_RECORDED INFORMATION_:
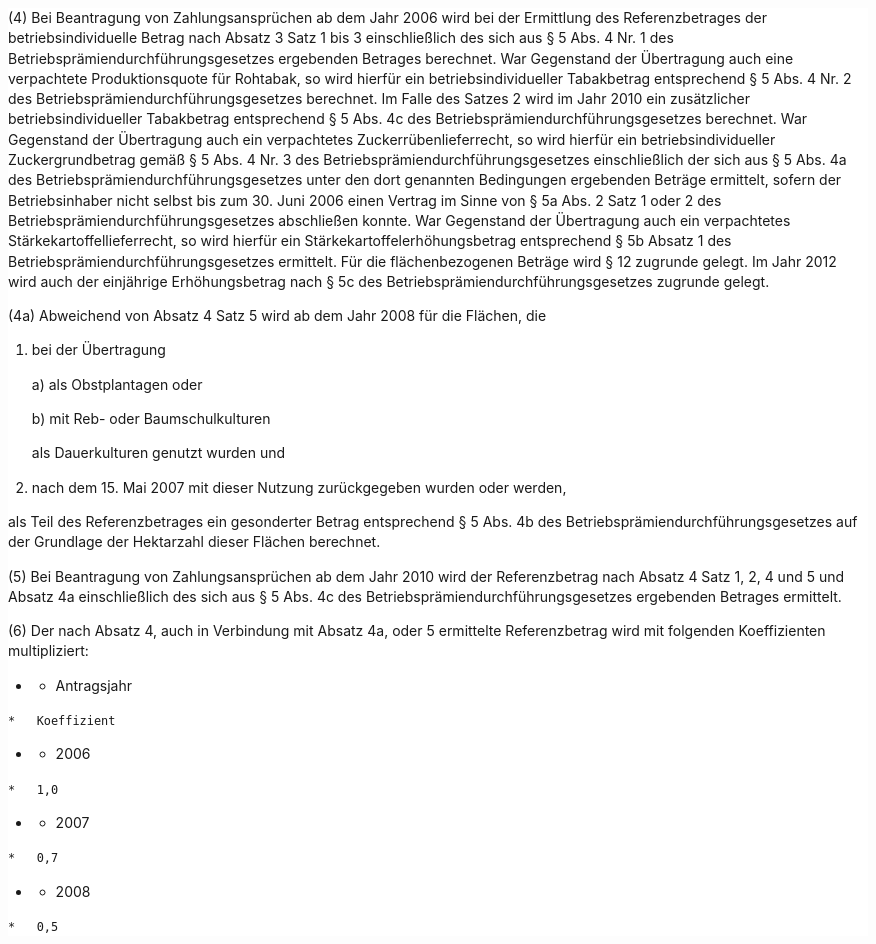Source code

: (4) Bei Beantragung von Zahlungsansprüchen ab dem Jahr 2006 wird bei der Ermittlung des Referenzbetrages der betriebsindividuelle Betrag nach Absatz 3 Satz 1 bis 3 einschließlich des sich aus § 5 Abs. 4 Nr. 1 des Betriebsprämiendurchführungsgesetzes ergebenden Betrages berechnet. War Gegenstand der Übertragung auch eine verpachtete Produktionsquote für Rohtabak, so wird hierfür ein betriebsindividueller Tabakbetrag entsprechend § 5 Abs. 4 Nr. 2 des Betriebsprämiendurchführungsgesetzes berechnet. Im Falle des Satzes 2 wird im Jahr 2010 ein zusätzlicher betriebsindividueller Tabakbetrag entsprechend § 5 Abs. 4c des Betriebsprämiendurchführungsgesetzes berechnet. War Gegenstand der Übertragung auch ein verpachtetes Zuckerrübenlieferrecht, so wird hierfür ein betriebsindividueller Zuckergrundbetrag gemäß § 5 Abs. 4 Nr. 3 des Betriebsprämiendurchführungsgesetzes einschließlich der sich aus § 5 Abs. 4a des Betriebsprämiendurchführungsgesetzes unter den dort genannten Bedingungen ergebenden Beträge ermittelt, sofern der Betriebsinhaber nicht selbst bis zum 30. Juni 2006 einen Vertrag im Sinne von § 5a Abs. 2 Satz 1 oder 2 des Betriebsprämiendurchführungsgesetzes abschließen konnte. War Gegenstand der Übertragung auch ein verpachtetes Stärkekartoffellieferrecht, so wird hierfür ein Stärkekartoffelerhöhungsbetrag entsprechend § 5b Absatz 1 des Betriebsprämiendurchführungsgesetzes ermittelt. Für die flächenbezogenen Beträge wird § 12 zugrunde gelegt. Im Jahr 2012 wird auch der einjährige Erhöhungsbetrag nach § 5c des Betriebsprämiendurchführungsgesetzes zugrunde gelegt.

(4a) Abweichend von Absatz 4 Satz 5 wird ab dem Jahr 2008 für die Flächen, die

1.  bei der Übertragung

    a)  als Obstplantagen oder


    b)  mit Reb- oder Baumschulkulturen



    als Dauerkulturen genutzt wurden und


2.  nach dem 15. Mai 2007 mit dieser Nutzung zurückgegeben wurden oder werden,



als Teil des Referenzbetrages ein gesonderter Betrag entsprechend § 5 Abs. 4b des Betriebsprämiendurchführungsgesetzes auf der Grundlage der Hektarzahl dieser Flächen berechnet.

(5) Bei Beantragung von Zahlungsansprüchen ab dem Jahr 2010 wird der Referenzbetrag nach Absatz 4 Satz 1, 2, 4 und 5 und Absatz 4a einschließlich des sich aus § 5 Abs. 4c des Betriebsprämiendurchführungsgesetzes ergebenden Betrages ermittelt.

(6) Der nach Absatz 4, auch in Verbindung mit Absatz 4a, oder 5 ermittelte Referenzbetrag wird mit folgenden Koeffizienten multipliziert:

*    *   Antragsjahr

    *   Koeffizient


*    *   2006

    *   1,0


*    *   2007

    *   0,7


*    *   2008

    *   0,5
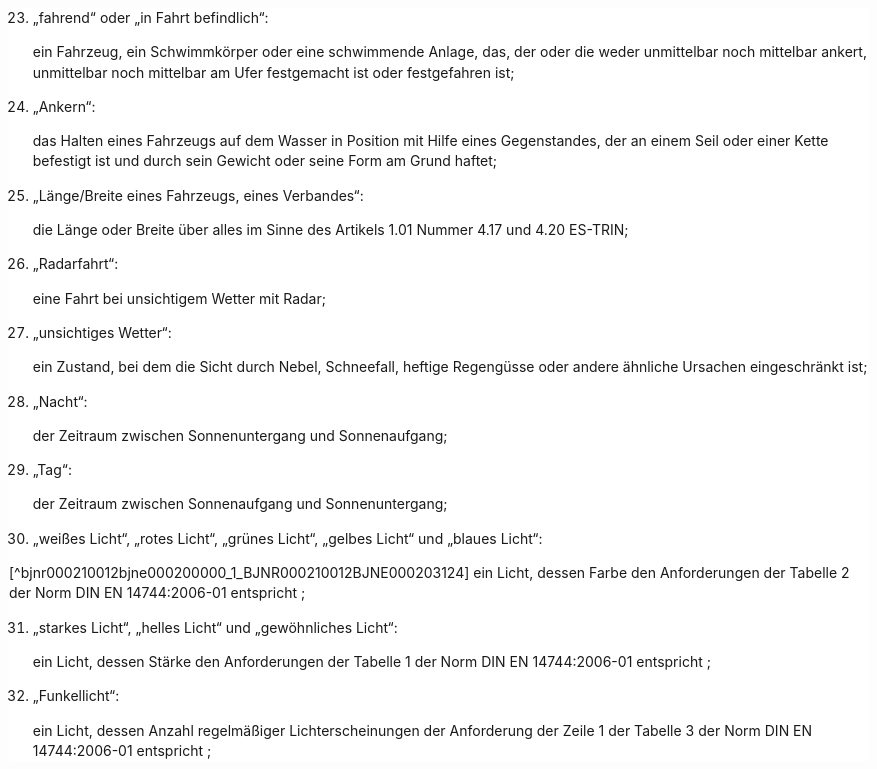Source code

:23. „fahrend“ oder „in Fahrt befindlich“:

    ein Fahrzeug, ein Schwimmkörper oder eine schwimmende Anlage, das, der
    oder die weder unmittelbar noch mittelbar ankert, unmittelbar noch
    mittelbar am Ufer festgemacht ist oder festgefahren ist;


24. „Ankern“:

    das Halten eines Fahrzeugs auf dem Wasser in Position mit Hilfe eines
    Gegenstandes, der an einem Seil oder einer Kette befestigt ist und
    durch sein Gewicht oder seine Form am Grund haftet;


25. „Länge/Breite eines Fahrzeugs, eines Verbandes“:

    die Länge oder Breite über alles im Sinne des Artikels 1.01 Nummer
    4\.17 und 4.20 ES-TRIN;


26. „Radarfahrt“:

    eine Fahrt bei unsichtigem Wetter mit Radar;


27. „unsichtiges Wetter“:

    ein Zustand, bei dem die Sicht durch Nebel, Schneefall, heftige
    Regengüsse oder andere ähnliche Ursachen eingeschränkt ist;


28. „Nacht“:

    der Zeitraum zwischen Sonnenuntergang und Sonnenaufgang;


29. „Tag“:

    der Zeitraum zwischen Sonnenaufgang und Sonnenuntergang;


30. „weißes Licht“, „rotes Licht“, „grünes Licht“, „gelbes Licht“ und
    „blaues Licht“:

[^bjnr000210012bjne000200000_1_BJNR000210012BJNE000203124]
    ein Licht, dessen Farbe den Anforderungen der Tabelle 2 der Norm DIN
    EN 14744:2006-01 entspricht
    ;


31. „starkes Licht“, „helles Licht“ und „gewöhnliches Licht“:

    ein Licht, dessen Stärke den Anforderungen der Tabelle 1 der Norm DIN
    EN 14744:2006-01 entspricht
    ;


32. „Funkellicht“:

    ein Licht, dessen Anzahl regelmäßiger Lichterscheinungen der
    Anforderung der Zeile 1 der Tabelle 3 der Norm DIN EN 14744:2006-01
    entspricht
    ;
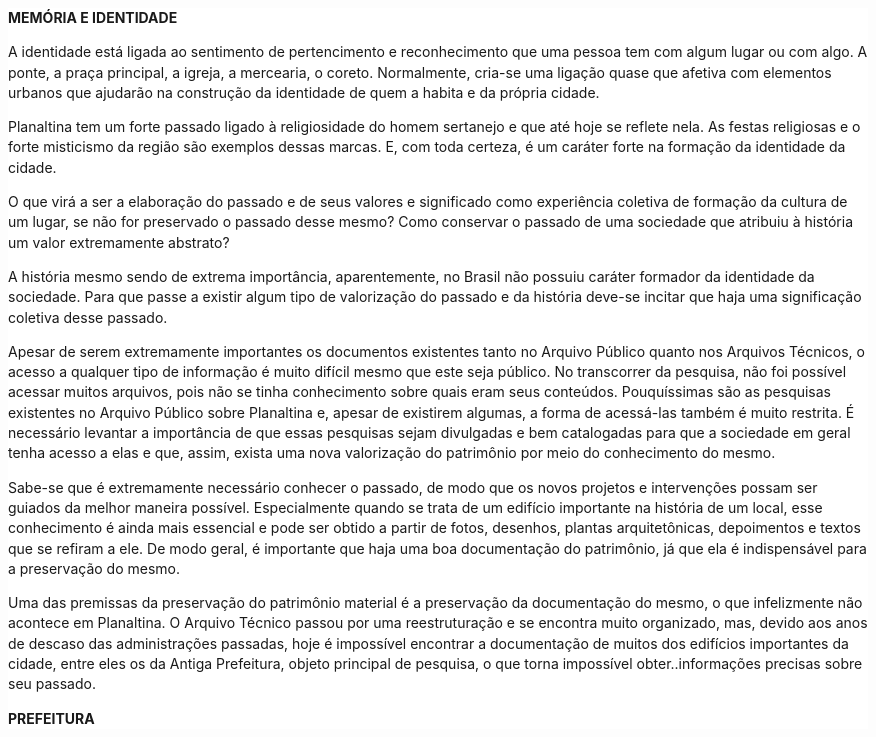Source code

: **MEMÓRIA E IDENTIDADE**

A identidade está ligada ao sentimento de pertencimento e reconhecimento
que uma pessoa tem com algum lugar ou com algo. A ponte, a praça
principal, a igreja, a mercearia, o coreto. Normalmente, cria-se uma
ligação quase que afetiva com elementos urbanos que ajudarão na
construção da identidade de quem a habita e da própria cidade.

Planaltina tem um forte passado ligado à religiosidade do homem
sertanejo e que até hoje se reflete nela. As festas religiosas e o forte
misticismo da região são exemplos dessas marcas. E, com toda certeza, é
um caráter forte na formação da identidade da cidade.

O que virá a ser a elaboração do passado e de seus valores e significado
como experiência coletiva de formação da cultura de um lugar, se não for
preservado o passado desse mesmo? Como conservar o passado de uma
sociedade que atribuiu à história um valor extremamente abstrato?

A história mesmo sendo de extrema importância, aparentemente, no Brasil
não possuiu caráter formador da identidade da sociedade. Para que passe
a existir algum tipo de valorização do passado e da história deve-se
incitar que haja uma significação coletiva desse passado.

Apesar de serem extremamente importantes os documentos existentes tanto
no Arquivo Público quanto nos Arquivos Técnicos, o acesso a qualquer
tipo de informação é muito difícil mesmo que este seja público. No
transcorrer da pesquisa, não foi possível acessar muitos arquivos, pois
não se tinha conhecimento sobre quais eram seus conteúdos. Pouquíssimas
são as pesquisas existentes no Arquivo Público sobre Planaltina e,
apesar de existirem algumas, a forma de acessá-las também é muito
restrita. É necessário levantar a importância de que essas pesquisas
sejam divulgadas e bem catalogadas para que a sociedade em geral tenha
acesso a elas e que, assim, exista uma nova valorização do patrimônio
por meio do conhecimento do mesmo.

Sabe-se que é extremamente necessário conhecer o passado, de modo que os
novos projetos e intervenções possam ser guiados da melhor maneira
possível. Especialmente quando se trata de um edifício importante na
história de um local, esse conhecimento é ainda mais essencial e pode
ser obtido a partir de fotos, desenhos, plantas arquitetônicas,
depoimentos e textos que se refiram a ele. De modo geral, é importante
que haja uma boa documentação do patrimônio, já que ela é indispensável
para a preservação do mesmo.

Uma das premissas da preservação do patrimônio material é a preservação
da documentação do mesmo, o que infelizmente não acontece em Planaltina.
O Arquivo Técnico passou por uma reestruturação e se encontra muito
organizado, mas, devido aos anos de descaso das administrações passadas,
hoje é impossível encontrar a documentação de muitos dos edifícios
importantes da cidade, entre eles os da Antiga Prefeitura, objeto
principal de pesquisa, o que torna impossível obter..informações
precisas sobre seu passado.

**PREFEITURA**
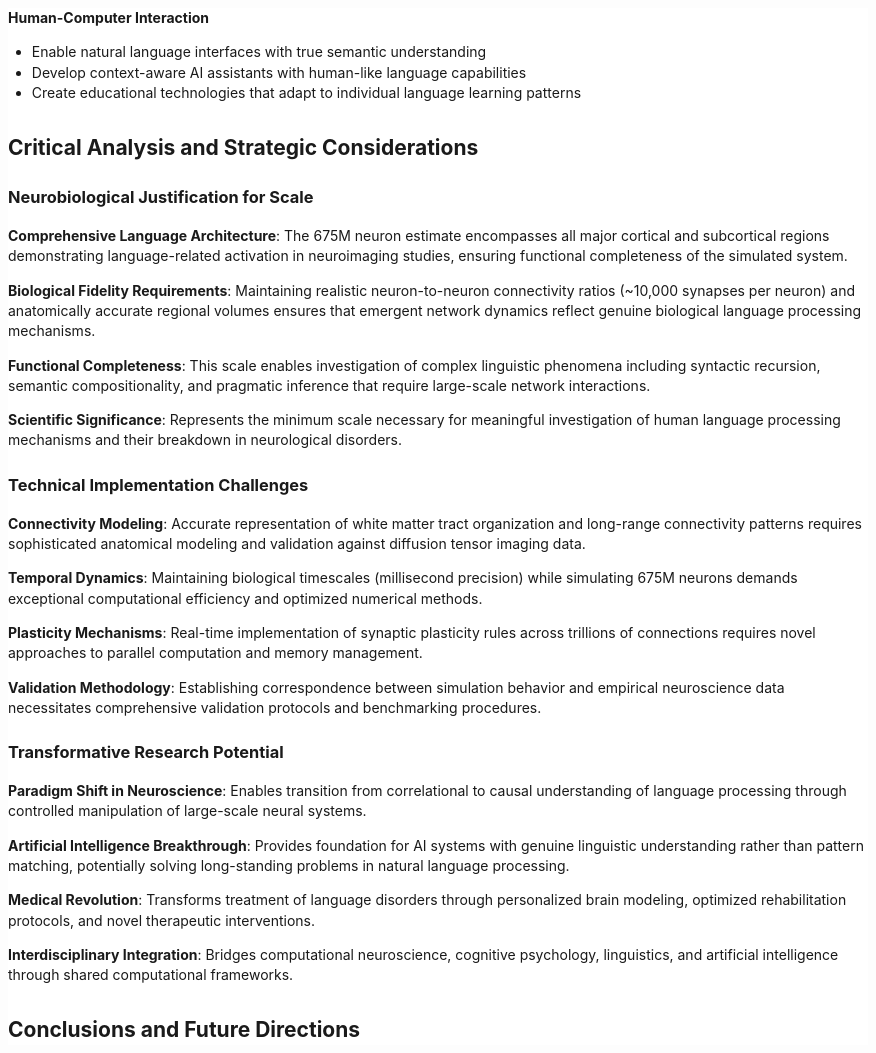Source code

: **Human-Computer Interaction**
- Enable natural language interfaces with true semantic understanding
- Develop context-aware AI assistants with human-like language capabilities
- Create educational technologies that adapt to individual language learning patterns

## Critical Analysis and Strategic Considerations

### Neurobiological Justification for Scale

**Comprehensive Language Architecture**: The 675M neuron estimate encompasses all major cortical and subcortical regions demonstrating language-related activation in neuroimaging studies, ensuring functional completeness of the simulated system.

**Biological Fidelity Requirements**: Maintaining realistic neuron-to-neuron connectivity ratios (~10,000 synapses per neuron) and anatomically accurate regional volumes ensures that emergent network dynamics reflect genuine biological language processing mechanisms.

**Functional Completeness**: This scale enables investigation of complex linguistic phenomena including syntactic recursion, semantic compositionality, and pragmatic inference that require large-scale network interactions.

**Scientific Significance**: Represents the minimum scale necessary for meaningful investigation of human language processing mechanisms and their breakdown in neurological disorders.

### Technical Implementation Challenges

**Connectivity Modeling**: Accurate representation of white matter tract organization and long-range connectivity patterns requires sophisticated anatomical modeling and validation against diffusion tensor imaging data.

**Temporal Dynamics**: Maintaining biological timescales (millisecond precision) while simulating 675M neurons demands exceptional computational efficiency and optimized numerical methods.

**Plasticity Mechanisms**: Real-time implementation of synaptic plasticity rules across trillions of connections requires novel approaches to parallel computation and memory management.

**Validation Methodology**: Establishing correspondence between simulation behavior and empirical neuroscience data necessitates comprehensive validation protocols and benchmarking procedures.

### Transformative Research Potential

**Paradigm Shift in Neuroscience**: Enables transition from correlational to causal understanding of language processing through controlled manipulation of large-scale neural systems.

**Artificial Intelligence Breakthrough**: Provides foundation for AI systems with genuine linguistic understanding rather than pattern matching, potentially solving long-standing problems in natural language processing.

**Medical Revolution**: Transforms treatment of language disorders through personalized brain modeling, optimized rehabilitation protocols, and novel therapeutic interventions.

**Interdisciplinary Integration**: Bridges computational neuroscience, cognitive psychology, linguistics, and artificial intelligence through shared computational frameworks.

## Conclusions and Future Directions
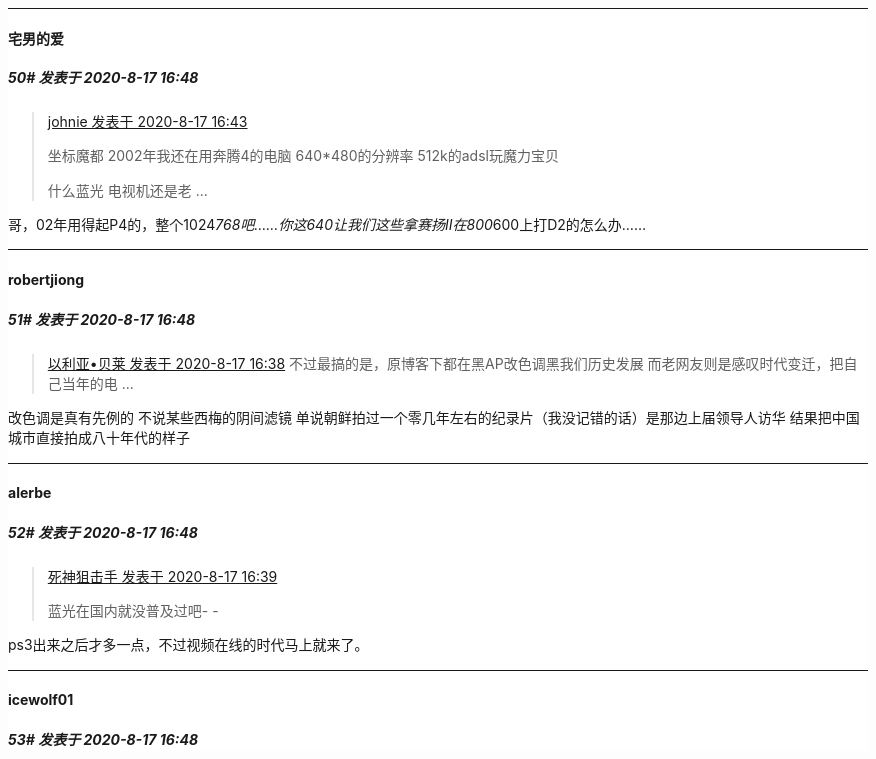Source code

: 





*****

####  宅男的爱  
##### 50#       发表于 2020-8-17 16:48



<blockquote><a href="httphttps://bbs.saraba1st.com/2b/forum.php?mod=redirect&amp;goto=findpost&amp;pid=48461908&amp;ptid=1955171" target="_blank">johnie 发表于 2020-8-17 16:43</a>

坐标魔都 2002年我还在用奔腾4的电脑 640*480的分辨率 512k的adsl玩魔力宝贝

什么蓝光 电视机还是老 ...</blockquote>
哥，02年用得起P4的，整个1024*768吧……你这640让我们这些拿赛扬II在800*600上打D2的怎么办……







*****

####  robertjiong  
##### 51#       发表于 2020-8-17 16:48



<blockquote><a href="httphttps://bbs.saraba1st.com/2b/forum.php?mod=redirect&amp;goto=findpost&amp;pid=48461817&amp;ptid=1955171" target="_blank">以利亚•贝莱 发表于 2020-8-17 16:38</a>
不过最搞的是，原博客下都在黑AP改色调黑我们历史发展
而老网友则是感叹时代变迁，把自己当年的电 ...</blockquote>
改色调是真有先例的 不说某些西梅的阴间滤镜 单说朝鲜拍过一个零几年左右的纪录片（我没记错的话）是那边上届领导人访华 结果把中国城市直接拍成八十年代的样子







*****

####  alerbe  
##### 52#       发表于 2020-8-17 16:48



<blockquote><a href="httphttps://bbs.saraba1st.com/2b/forum.php?mod=redirect&amp;goto=findpost&amp;pid=48461841&amp;ptid=1955171" target="_blank">死神狙击手 发表于 2020-8-17 16:39</a>

蓝光在国内就没普及过吧- -</blockquote>
ps3出来之后才多一点，不过视频在线的时代马上就来了。







*****

####  icewolf01  
##### 53#       发表于 2020-8-17 16:48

_WHAT IS EXPECTED_:
Reproduce word for word the lines in the items above, starting with the line containing "language processing mechanisms." and ending with the line containing "large-scale network interactions.", both included.

_ANSWER SECTION_:
**Biological Fidelity Requirements**: Maintaining realistic neuron-to-neuron connectivity ratios (~10,000 synapses per neuron) and anatomically accurate regional volumes ensures that emergent network dynamics reflect genuine biological language processing mechanisms.

**Functional Completeness**: This scale enables investigation of complex linguistic phenomena including syntactic recursion, semantic compositionality, and pragmatic inference that require large-scale network interactions.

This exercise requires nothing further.